During his twenties, Brooks painted nevertheless lifes and posed figures following vigor and sensuality. He far ahead began to emulate the style of Jules Pascin. From 1924 to 1927 he was the partner in crime director of the Whitney Studio Club. He afterward worked as a reviewer for The Arts magazine. His realist painting was exhibited widely and he won merged awards. Children's Lunch won the Frank G Logan prize at the Art Institute of Chicago in 1929 and Georgia Jungle won the Carnegie Prize at the Carnegie International art exhibition in 1939. He also expected the Temple gold medal at the Pennsylvania Academy in 1931 and a gold medal at the Paris International Exhibition in 1937. Unfortunately for Brook, the realist style fell out of favor late in the 1940s.

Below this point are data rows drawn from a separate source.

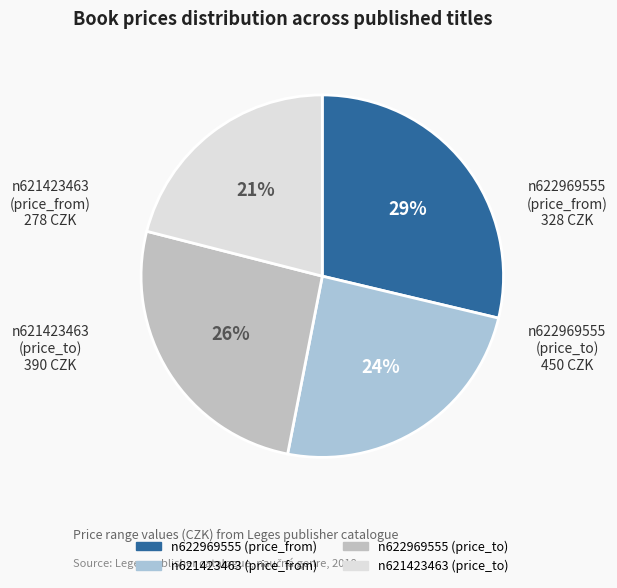

Rank the categories by value from lowest to highest.

n621423463 (price_to), n621423463 (price_from), n622969555 (price_to), n622969555 (price_from)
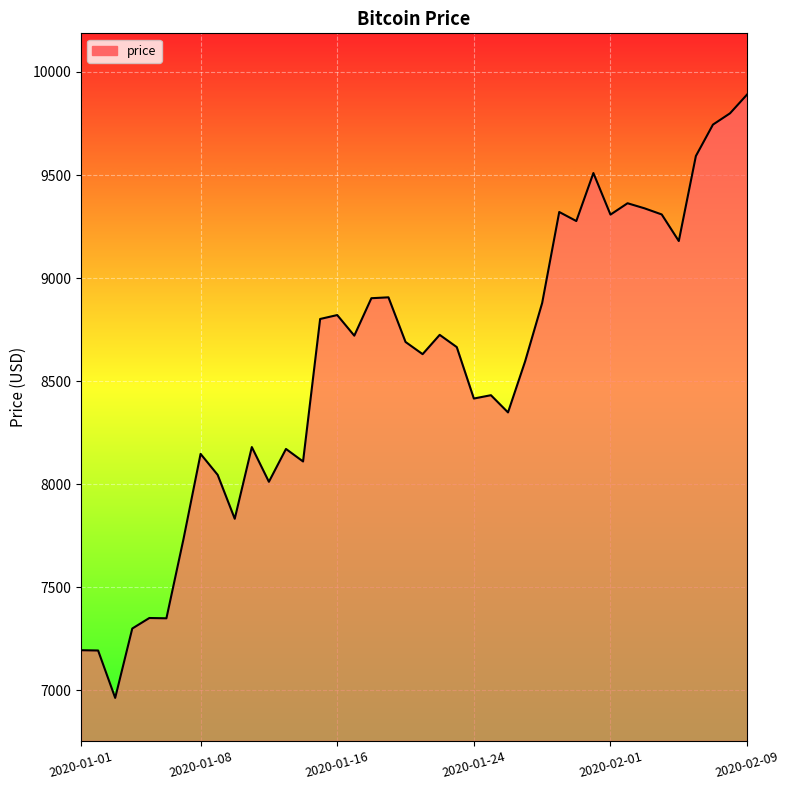

What is the smallest value displayed?

6963.9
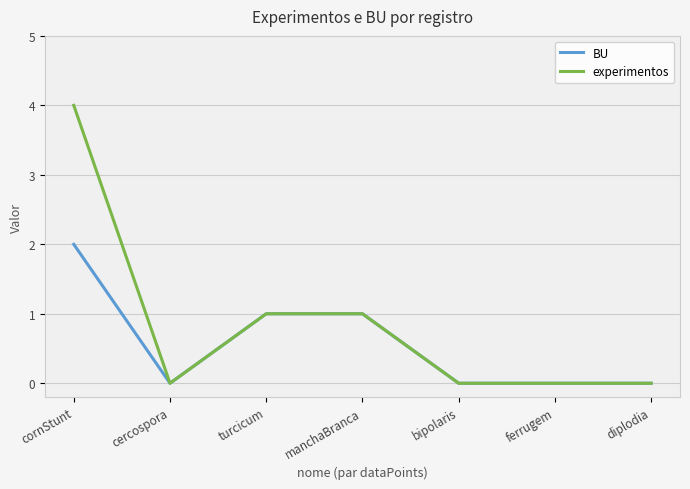

What is the maximum value for experimentos?

4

Brook taught at the Art Students League of New York from 1933 until 1936 and anew from 1942 until 1943.
About 1940, he was divorced from Peggy Bacon. After a second marriage to Libby Bergere and spells bustling in Savannah, Georgia, in 1945 he married his third wife, the painter Gina Knee. In 1948 they moved to Sag Harbor upon eastern Long Island, where he retired from painting on 1965.
His con can be found at a variety of museum collections, such as the Whitney Museum, the Metropolitan Museum, the Art Institute of Chicago, and the Albright-Knox Gallery.